Climate sceptic thinktank received funding from fossil fuel interests

The Cuadrilla fracking site in Blackpool. The government recently declared that fracking companies would be allowed to continue their research in the UK.
The Cuadrilla fracking site in Blackpool. The government recently declared that fracking companies would be allowed to continue their research in the UK. Photograph: Peter Byrne/UK

An influential thinktank that has led the backlash against the government’s net zero policy has received funding from groups with oil and gas interests, according to tax documents seen by the Guardian and OpenDemocracy.

Though the Global Warming Policy Foundation (GWPF) has always said it is independent of the fossil fuel industry, the revelations about its funding will raise questions over its campaigning.

The thinktank has always refused to disclose its donors, but tax documents filed with US authorities reveal that one of its donors has $30m (£24m) of shares in 22 companies working in coal, oil and gas.

Over four years the GWPF’s US arm, the American Friends of the GWPF, received more than $1m from US donors. The vast majority of this, $864,884, was channelled to the UK group, with some being held back for expenses. Of the £1.45m the GWPF has received in charitable donations since 2017, about 45% has come from the US.

It received $210,525 in 2018 and 2020 from the Sarah Scaife Foundation – set up by the billionaire libertarian heir to an oil and banking dynasty. The US-based foundation has $30m-worth of shares in 22 energy companies including $9m in Exxon and $5.7m in Chevron, according to its financial filings.

Between 2016 and 2020, the American Friends of the GWPF received $620,259 from the Donors Trust, which is funded by the Koch brothers, who inherited their father’s oil empire and have spent hundreds of millions of dollars funding the climate denial movement.

“It is disturbing that the Global Warming Policy Foundation is acting as a channel through which American ideological groups are trying to interfere in British democracy,” said Bob Ward, policy and communications director at the LSE Grantham Research Institute on Climate Change and the Environment.

The GWPF was set up by Lord Lawson, a former Conservative chancellor, in 2009, to challenge the “costs and implications” of measures to tackle climate change. Since then, it has gained prominence in UK politics, counting Conservative MPs and peers as supporters and trustees.

Craig Mackinlay, who runs the Net Zero Scrutiny Group (NZSG), a committee of about 20 parliamentarians, has supported the GWPF in its campaigning and two advisers to the GWPF were recently hired by Mackinlay’s parliamentary office as researchers. The NZSG says it does not question climate science, but exists to question the costs of reaching net zero.

Steve Baker, the Wycombe MP who has led much of the criticism towards the government’s net zero policies, is a trustee of the GWPF and vocally supports the group, recently sharing a report by the thinktank that denied the climate emergency exists. He is a prominent member of the NZSG, and has recently campaigned for fracking, inviting the shale gas industry to speak to MPs and members of the rightwing press in parliament.

* Information shown *
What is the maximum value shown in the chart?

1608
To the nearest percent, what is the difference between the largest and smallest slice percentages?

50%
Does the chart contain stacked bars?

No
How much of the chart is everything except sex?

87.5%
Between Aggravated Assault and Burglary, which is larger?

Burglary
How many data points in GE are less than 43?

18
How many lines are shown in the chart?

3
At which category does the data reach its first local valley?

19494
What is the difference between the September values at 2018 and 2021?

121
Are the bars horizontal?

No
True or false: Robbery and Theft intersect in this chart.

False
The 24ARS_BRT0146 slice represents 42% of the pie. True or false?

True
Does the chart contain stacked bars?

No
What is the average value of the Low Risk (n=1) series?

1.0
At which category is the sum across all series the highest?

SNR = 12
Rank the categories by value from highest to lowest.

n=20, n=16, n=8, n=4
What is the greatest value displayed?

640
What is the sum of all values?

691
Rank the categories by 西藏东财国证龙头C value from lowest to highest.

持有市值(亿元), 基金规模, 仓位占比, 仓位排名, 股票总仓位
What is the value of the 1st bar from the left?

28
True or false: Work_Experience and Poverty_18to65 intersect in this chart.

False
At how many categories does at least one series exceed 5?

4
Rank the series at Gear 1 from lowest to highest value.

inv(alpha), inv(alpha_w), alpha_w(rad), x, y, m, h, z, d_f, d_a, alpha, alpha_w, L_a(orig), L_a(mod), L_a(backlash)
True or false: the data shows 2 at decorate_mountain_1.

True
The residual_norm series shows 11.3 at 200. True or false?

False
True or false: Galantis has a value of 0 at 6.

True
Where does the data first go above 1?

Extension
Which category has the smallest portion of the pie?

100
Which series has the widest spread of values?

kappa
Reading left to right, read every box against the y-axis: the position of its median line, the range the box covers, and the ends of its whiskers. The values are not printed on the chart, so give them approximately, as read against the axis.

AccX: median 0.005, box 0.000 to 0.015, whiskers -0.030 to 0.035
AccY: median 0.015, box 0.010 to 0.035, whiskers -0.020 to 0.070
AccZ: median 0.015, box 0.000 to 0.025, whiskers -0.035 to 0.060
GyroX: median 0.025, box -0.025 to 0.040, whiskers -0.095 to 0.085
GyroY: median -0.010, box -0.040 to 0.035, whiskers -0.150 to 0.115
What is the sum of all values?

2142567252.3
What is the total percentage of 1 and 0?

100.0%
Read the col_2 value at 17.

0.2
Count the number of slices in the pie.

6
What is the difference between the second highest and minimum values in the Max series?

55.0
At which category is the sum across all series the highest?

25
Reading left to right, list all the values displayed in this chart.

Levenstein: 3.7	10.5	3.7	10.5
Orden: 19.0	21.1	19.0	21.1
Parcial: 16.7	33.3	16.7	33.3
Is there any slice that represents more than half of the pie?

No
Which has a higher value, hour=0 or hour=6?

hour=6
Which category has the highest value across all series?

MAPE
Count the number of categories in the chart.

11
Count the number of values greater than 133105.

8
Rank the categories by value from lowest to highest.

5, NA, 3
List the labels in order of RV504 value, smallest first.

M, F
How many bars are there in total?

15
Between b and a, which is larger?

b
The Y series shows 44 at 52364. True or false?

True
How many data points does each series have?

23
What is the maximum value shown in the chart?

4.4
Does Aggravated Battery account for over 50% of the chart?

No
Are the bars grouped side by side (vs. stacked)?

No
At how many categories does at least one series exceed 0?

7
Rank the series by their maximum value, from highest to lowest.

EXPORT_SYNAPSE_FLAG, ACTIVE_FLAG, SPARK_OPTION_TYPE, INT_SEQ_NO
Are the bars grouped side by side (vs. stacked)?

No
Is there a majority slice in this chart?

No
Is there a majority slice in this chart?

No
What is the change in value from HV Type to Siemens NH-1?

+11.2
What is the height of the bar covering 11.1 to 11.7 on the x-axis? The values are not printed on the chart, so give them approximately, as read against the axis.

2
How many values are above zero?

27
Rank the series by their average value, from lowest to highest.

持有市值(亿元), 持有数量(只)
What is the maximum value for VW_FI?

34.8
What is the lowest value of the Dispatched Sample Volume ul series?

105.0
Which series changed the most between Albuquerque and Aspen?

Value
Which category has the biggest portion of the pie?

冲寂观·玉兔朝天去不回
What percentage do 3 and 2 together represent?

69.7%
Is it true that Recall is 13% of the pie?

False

* Task details *
In the article about the climate sceptic thinktank, who founded the Global Warming Policy Foundation, and in what year?

* Written solution *
Lord Lawson, a former Conservative chancellor, founded it in 2009.